=== Instructions to follow ===
Each record below should be given again exactly as it reads.
***** Exercise data
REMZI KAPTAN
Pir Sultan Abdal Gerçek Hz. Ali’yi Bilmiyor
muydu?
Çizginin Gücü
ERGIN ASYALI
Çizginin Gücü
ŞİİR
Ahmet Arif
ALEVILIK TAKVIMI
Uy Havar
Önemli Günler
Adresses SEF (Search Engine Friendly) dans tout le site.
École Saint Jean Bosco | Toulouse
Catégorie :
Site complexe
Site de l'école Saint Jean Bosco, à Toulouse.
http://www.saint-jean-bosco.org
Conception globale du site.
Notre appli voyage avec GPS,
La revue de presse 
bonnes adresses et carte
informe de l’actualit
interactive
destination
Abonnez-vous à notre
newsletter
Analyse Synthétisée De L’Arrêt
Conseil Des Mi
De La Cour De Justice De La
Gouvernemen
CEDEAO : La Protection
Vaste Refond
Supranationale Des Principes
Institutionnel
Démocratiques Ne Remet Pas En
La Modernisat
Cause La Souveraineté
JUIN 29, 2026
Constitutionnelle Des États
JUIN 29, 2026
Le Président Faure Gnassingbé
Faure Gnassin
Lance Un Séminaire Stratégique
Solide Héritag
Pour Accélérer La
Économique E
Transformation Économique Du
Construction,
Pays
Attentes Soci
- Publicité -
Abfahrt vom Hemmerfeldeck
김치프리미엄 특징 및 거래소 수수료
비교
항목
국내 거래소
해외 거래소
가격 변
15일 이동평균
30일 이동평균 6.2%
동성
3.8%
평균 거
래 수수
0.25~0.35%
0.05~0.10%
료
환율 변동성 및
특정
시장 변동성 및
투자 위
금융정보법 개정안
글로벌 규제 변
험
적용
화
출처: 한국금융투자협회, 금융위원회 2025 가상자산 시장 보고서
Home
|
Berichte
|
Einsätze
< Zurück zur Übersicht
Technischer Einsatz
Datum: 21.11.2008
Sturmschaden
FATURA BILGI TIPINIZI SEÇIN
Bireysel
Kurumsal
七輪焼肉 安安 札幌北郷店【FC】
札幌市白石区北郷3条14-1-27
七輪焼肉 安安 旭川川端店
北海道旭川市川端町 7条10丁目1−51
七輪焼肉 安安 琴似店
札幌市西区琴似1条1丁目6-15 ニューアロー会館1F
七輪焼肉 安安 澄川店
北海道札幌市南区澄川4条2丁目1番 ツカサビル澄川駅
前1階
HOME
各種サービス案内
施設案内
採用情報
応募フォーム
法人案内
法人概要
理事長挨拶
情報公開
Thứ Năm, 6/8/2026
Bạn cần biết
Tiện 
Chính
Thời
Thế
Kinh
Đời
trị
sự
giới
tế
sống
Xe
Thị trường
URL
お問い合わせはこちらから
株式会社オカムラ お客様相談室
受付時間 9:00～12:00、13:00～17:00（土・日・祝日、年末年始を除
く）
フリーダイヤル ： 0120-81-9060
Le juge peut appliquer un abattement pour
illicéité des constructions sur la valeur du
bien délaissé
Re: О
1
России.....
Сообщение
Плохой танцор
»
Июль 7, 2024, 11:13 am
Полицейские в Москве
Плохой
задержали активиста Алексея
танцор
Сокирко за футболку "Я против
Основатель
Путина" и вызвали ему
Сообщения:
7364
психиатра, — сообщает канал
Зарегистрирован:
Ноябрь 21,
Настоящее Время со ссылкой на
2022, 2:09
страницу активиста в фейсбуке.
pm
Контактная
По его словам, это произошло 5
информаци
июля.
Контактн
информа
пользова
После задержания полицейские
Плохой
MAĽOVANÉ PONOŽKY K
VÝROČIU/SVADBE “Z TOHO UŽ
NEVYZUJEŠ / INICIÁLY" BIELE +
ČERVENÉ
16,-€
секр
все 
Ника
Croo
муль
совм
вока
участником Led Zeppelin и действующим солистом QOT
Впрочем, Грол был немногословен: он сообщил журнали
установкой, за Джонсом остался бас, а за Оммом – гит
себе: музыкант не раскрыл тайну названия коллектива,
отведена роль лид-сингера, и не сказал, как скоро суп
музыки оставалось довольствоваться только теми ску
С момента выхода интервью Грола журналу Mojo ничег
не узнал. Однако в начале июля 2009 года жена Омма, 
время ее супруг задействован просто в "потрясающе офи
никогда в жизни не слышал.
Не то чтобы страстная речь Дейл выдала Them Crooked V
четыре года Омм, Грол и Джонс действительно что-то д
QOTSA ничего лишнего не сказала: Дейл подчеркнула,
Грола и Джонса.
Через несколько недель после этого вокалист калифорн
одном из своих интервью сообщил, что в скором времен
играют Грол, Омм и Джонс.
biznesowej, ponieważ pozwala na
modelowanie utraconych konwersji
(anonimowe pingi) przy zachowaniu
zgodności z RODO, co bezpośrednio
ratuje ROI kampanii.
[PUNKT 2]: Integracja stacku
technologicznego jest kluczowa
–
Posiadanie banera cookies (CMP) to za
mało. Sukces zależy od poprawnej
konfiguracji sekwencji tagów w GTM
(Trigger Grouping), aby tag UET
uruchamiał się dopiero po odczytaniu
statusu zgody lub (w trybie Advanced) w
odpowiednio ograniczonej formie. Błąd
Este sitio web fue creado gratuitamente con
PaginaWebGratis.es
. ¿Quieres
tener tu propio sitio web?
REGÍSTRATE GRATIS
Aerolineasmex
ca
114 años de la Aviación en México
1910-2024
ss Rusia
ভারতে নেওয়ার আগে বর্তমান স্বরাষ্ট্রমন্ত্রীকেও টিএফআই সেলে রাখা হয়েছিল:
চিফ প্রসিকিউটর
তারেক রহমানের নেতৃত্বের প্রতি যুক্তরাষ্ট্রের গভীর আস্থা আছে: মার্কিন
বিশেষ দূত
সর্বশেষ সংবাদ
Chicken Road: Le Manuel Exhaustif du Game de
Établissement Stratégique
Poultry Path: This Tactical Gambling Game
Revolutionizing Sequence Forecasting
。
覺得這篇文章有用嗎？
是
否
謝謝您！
**********
=== Task output ===
REMZI KAPTAN
Pir Sultan Abdal Gerçek Hz. Ali’yi Bilmiyor
muydu?
Çizginin Gücü
ERGIN ASYALI
Çizginin Gücü
ŞİİR
Ahmet Arif
ALEVILIK TAKVIMI
Uy Havar
Önemli Günler
Adresses SEF (Search Engine Friendly) dans tout le site.
École Saint Jean Bosco | Toulouse
Catégorie :
Site complexe
Site de l'école Saint Jean Bosco, à Toulouse.
http://www.saint-jean-bosco.org
Conception globale du site.
Notre appli voyage avec GPS,
La revue de presse 
bonnes adresses et carte
informe de l’actualit
interactive
destination
Abonnez-vous à notre
newsletter
Analyse Synthétisée De L’Arrêt
Conseil Des Mi
De La Cour De Justice De La
Gouvernemen
CEDEAO : La Protection
Vaste Refond
Supranationale Des Principes
Institutionnel
Démocratiques Ne Remet Pas En
La Modernisat
Cause La Souveraineté
JUIN 29, 2026
Constitutionnelle Des États
JUIN 29, 2026
Le Président Faure Gnassingbé
Faure Gnassin
Lance Un Séminaire Stratégique
Solide Héritag
Pour Accélérer La
Économique E
Transformation Économique Du
Construction,
Pays
Attentes Soci
- Publicité -
Abfahrt vom Hemmerfeldeck
김치프리미엄 특징 및 거래소 수수료
비교
항목
국내 거래소
해외 거래소
가격 변
15일 이동평균
30일 이동평균 6.2%
동성
3.8%
평균 거
래 수수
0.25~0.35%
0.05~0.10%
료
환율 변동성 및
특정
시장 변동성 및
투자 위
금융정보법 개정안
글로벌 규제 변
험
적용
화
출처: 한국금융투자협회, 금융위원회 2025 가상자산 시장 보고서
Home
|
Berichte
|
Einsätze
< Zurück zur Übersicht
Technischer Einsatz
Datum: 21.11.2008
Sturmschaden
FATURA BILGI TIPINIZI SEÇIN
Bireysel
Kurumsal
七輪焼肉 安安 札幌北郷店【FC】
札幌市白石区北郷3条14-1-27
七輪焼肉 安安 旭川川端店
北海道旭川市川端町 7条10丁目1−51
七輪焼肉 安安 琴似店
札幌市西区琴似1条1丁目6-15 ニューアロー会館1F
七輪焼肉 安安 澄川店
北海道札幌市南区澄川4条2丁目1番 ツカサビル澄川駅
前1階
HOME
各種サービス案内
施設案内
採用情報
応募フォーム
法人案内
法人概要
理事長挨拶
情報公開
Thứ Năm, 6/8/2026
Bạn cần biết
Tiện 
Chính
Thời
Thế
Kinh
Đời
trị
sự
giới
tế
sống
Xe
Thị trường
URL
お問い合わせはこちらから
株式会社オカムラ お客様相談室
受付時間 9:00～12:00、13:00～17:00（土・日・祝日、年末年始を除
く）
フリーダイヤル ： 0120-81-9060
Le juge peut appliquer un abattement pour
illicéité des constructions sur la valeur du
bien délaissé
Re: О
1
России.....
Сообщение
Плохой танцор
»
Июль 7, 2024, 11:13 am
Полицейские в Москве
Плохой
задержали активиста Алексея
танцор
Сокирко за футболку "Я против
Основатель
Путина" и вызвали ему
Сообщения:
7364
психиатра, — сообщает канал
Зарегистрирован:
Ноябрь 21,
Настоящее Время со ссылкой на
2022, 2:09
страницу активиста в фейсбуке.
pm
Контактная
По его словам, это произошло 5
информаци
июля.
Контактн
информа
пользова
После задержания полицейские
Плохой
MAĽOVANÉ PONOŽKY K
VÝROČIU/SVADBE “Z TOHO UŽ
NEVYZUJEŠ / INICIÁLY" BIELE +
ČERVENÉ
16,-€
секр
все 
Ника
Croo
муль
совм
вока
участником Led Zeppelin и действующим солистом QOT
Впрочем, Грол был немногословен: он сообщил журнали
установкой, за Джонсом остался бас, а за Оммом – гит
себе: музыкант не раскрыл тайну названия коллектива,
отведена роль лид-сингера, и не сказал, как скоро суп
музыки оставалось довольствоваться только теми ску
С момента выхода интервью Грола журналу Mojo ничег
не узнал. Однако в начале июля 2009 года жена Омма, 
время ее супруг задействован просто в "потрясающе офи
никогда в жизни не слышал.
Не то чтобы страстная речь Дейл выдала Them Crooked V
четыре года Омм, Грол и Джонс действительно что-то д
QOTSA ничего лишнего не сказала: Дейл подчеркнула,
Грола и Джонса.
Через несколько недель после этого вокалист калифорн
одном из своих интервью сообщил, что в скором времен
играют Грол, Омм и Джонс.
biznesowej, ponieważ pozwala na
modelowanie utraconych konwersji
(anonimowe pingi) przy zachowaniu
zgodności z RODO, co bezpośrednio
ratuje ROI kampanii.
[PUNKT 2]: Integracja stacku
technologicznego jest kluczowa
–
Posiadanie banera cookies (CMP) to za
mało. Sukces zależy od poprawnej
konfiguracji sekwencji tagów w GTM
(Trigger Grouping), aby tag UET
uruchamiał się dopiero po odczytaniu
statusu zgody lub (w trybie Advanced) w
odpowiednio ograniczonej formie. Błąd
Este sitio web fue creado gratuitamente con
PaginaWebGratis.es
. ¿Quieres
tener tu propio sitio web?
REGÍSTRATE GRATIS
Aerolineasmex
ca
114 años de la Aviación en México
1910-2024
ss Rusia
ভারতে নেওয়ার আগে বর্তমান স্বরাষ্ট্রমন্ত্রীকেও টিএফআই সেলে রাখা হয়েছিল:
চিফ প্রসিকিউটর
তারেক রহমানের নেতৃত্বের প্রতি যুক্তরাষ্ট্রের গভীর আস্থা আছে: মার্কিন
বিশেষ দূত
সর্বশেষ সংবাদ
Chicken Road: Le Manuel Exhaustif du Game de
Établissement Stratégique
Poultry Path: This Tactical Gambling Game
Revolutionizing Sequence Forecasting
。
覺得這篇文章有用嗎？
是
否
謝謝您！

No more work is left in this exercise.